Umso wichtiger also, an die Kämpfe von Frauen zu erinnern. Ihre Sehnsüchte zu kennen. Stoevers Freundin Ruth führt ein Archiv der unerhörten Frauen: «Diese Frauen waren tot, aber was ihnen widerfahren war, war noch immer in der Welt, in anderem Gewand, zerstoben, verändert, aber es war noch da, es widerfuhr wieder, es widerfuhr anderen.» Kubsovas Text versammelt widerständige Frauen und wird selbst zum solidarischen Gewebe, das Bündnisse zwischen Frauen aus unterschiedlichen historischen Zeiten neu knüpft.

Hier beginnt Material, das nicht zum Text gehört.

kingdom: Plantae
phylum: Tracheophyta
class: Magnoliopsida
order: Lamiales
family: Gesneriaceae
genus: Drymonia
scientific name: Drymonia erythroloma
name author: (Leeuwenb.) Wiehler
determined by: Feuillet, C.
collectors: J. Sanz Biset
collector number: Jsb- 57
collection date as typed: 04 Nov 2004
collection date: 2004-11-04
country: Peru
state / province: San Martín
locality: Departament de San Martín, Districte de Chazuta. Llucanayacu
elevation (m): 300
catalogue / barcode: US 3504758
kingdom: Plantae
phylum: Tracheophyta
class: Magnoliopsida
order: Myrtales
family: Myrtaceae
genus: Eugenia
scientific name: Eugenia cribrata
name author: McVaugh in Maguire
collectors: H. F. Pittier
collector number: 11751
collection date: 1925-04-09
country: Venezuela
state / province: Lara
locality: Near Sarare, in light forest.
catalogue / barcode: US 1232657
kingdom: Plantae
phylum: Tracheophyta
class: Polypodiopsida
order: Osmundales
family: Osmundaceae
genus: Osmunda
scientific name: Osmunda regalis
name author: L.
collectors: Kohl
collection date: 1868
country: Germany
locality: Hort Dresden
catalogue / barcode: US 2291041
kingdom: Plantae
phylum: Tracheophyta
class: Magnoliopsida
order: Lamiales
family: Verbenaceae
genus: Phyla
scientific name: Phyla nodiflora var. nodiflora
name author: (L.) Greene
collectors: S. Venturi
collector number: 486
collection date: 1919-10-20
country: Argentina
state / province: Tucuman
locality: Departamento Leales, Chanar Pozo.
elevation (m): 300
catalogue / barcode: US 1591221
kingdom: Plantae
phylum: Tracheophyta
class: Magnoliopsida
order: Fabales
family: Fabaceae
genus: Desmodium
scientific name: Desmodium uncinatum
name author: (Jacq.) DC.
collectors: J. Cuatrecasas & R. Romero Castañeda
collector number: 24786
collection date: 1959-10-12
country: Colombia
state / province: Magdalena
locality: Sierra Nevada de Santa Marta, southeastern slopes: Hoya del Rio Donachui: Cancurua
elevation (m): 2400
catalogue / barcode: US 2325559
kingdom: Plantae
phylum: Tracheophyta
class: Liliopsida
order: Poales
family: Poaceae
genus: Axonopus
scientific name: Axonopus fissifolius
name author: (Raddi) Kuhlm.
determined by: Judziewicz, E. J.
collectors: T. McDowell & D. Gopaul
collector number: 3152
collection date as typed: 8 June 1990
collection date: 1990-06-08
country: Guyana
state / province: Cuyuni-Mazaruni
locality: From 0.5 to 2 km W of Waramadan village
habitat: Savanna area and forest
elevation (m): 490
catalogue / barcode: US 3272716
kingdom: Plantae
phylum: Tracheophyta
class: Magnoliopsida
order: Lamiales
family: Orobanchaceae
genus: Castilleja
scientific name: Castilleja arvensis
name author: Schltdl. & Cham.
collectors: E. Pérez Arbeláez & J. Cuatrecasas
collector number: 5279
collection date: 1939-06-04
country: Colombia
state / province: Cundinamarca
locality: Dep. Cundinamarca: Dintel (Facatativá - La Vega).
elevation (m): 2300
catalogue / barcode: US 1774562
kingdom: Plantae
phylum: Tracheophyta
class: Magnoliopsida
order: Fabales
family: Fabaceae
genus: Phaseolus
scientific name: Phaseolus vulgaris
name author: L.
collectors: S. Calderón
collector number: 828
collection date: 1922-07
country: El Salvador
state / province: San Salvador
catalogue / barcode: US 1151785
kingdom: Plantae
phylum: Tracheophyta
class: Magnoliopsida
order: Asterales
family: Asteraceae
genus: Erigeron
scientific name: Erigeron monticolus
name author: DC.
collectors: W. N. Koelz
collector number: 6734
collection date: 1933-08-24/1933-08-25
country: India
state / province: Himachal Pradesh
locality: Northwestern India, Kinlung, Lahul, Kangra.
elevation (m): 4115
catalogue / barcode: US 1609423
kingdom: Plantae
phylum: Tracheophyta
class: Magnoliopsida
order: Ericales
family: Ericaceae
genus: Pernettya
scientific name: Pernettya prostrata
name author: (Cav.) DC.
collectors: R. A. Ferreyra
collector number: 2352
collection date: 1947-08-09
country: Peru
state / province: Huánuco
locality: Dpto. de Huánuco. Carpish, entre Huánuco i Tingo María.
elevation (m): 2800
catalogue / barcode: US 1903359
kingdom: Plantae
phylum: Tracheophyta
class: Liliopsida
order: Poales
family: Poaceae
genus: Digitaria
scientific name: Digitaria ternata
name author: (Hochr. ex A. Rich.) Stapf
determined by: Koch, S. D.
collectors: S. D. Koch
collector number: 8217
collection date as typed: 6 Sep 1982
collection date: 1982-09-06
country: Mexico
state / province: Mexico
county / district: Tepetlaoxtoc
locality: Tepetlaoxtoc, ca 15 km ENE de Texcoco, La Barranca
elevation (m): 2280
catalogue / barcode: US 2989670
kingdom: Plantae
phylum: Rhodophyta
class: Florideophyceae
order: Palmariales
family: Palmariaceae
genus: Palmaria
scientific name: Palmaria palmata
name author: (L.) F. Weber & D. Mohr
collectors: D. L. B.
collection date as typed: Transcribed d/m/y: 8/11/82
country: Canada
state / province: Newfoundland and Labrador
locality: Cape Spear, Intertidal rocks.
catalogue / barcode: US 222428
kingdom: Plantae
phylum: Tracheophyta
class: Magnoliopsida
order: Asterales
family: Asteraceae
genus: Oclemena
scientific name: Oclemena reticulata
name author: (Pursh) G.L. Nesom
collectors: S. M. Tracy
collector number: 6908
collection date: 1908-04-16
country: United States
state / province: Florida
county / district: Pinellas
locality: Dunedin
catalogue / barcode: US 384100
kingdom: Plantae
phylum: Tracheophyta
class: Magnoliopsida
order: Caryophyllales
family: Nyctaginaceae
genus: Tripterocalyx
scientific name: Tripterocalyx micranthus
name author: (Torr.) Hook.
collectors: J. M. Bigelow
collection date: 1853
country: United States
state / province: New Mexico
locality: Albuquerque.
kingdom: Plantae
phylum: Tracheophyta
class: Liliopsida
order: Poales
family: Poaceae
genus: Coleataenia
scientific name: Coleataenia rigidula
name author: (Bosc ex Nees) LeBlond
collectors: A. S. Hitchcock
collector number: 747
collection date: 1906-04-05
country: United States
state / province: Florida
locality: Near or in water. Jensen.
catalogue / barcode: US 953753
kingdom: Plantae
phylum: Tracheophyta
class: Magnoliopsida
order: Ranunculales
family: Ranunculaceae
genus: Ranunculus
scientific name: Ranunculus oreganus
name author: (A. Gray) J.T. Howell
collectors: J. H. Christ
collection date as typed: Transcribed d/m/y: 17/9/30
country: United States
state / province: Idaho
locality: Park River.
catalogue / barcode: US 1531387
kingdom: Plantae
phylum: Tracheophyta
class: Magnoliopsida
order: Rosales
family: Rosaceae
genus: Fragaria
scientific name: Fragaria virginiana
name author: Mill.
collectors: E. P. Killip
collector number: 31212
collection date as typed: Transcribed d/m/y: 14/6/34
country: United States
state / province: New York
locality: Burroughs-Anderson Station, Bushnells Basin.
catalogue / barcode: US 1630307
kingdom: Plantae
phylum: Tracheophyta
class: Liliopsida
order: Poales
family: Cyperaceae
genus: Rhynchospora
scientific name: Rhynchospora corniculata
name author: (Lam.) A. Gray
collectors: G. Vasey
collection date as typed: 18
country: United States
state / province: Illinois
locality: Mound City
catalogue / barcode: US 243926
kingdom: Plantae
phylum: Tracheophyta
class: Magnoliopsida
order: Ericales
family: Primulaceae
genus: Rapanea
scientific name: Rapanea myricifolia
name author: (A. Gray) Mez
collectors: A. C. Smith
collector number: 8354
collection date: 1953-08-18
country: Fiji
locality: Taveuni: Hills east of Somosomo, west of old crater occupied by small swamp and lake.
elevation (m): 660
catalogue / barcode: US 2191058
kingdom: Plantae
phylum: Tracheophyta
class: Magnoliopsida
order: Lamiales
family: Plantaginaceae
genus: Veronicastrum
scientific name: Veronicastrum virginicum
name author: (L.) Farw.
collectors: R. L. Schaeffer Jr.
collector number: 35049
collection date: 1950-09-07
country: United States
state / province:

Buchcover von «Marschlande»
Jarka Kubsova: «Marschlande». Roman. S. Fischer Verlag. Frankfurt am Main 2023. 320 Seiten. 34 Franken.

Die Autorin liest am Donnerstag, 25. Januar 2024, um 20 Uhr in der Buchhandlung Kapitel in Zürich, am Freitag, 26. Januar 2024, um 20 Uhr in der Leserei in Zofingen.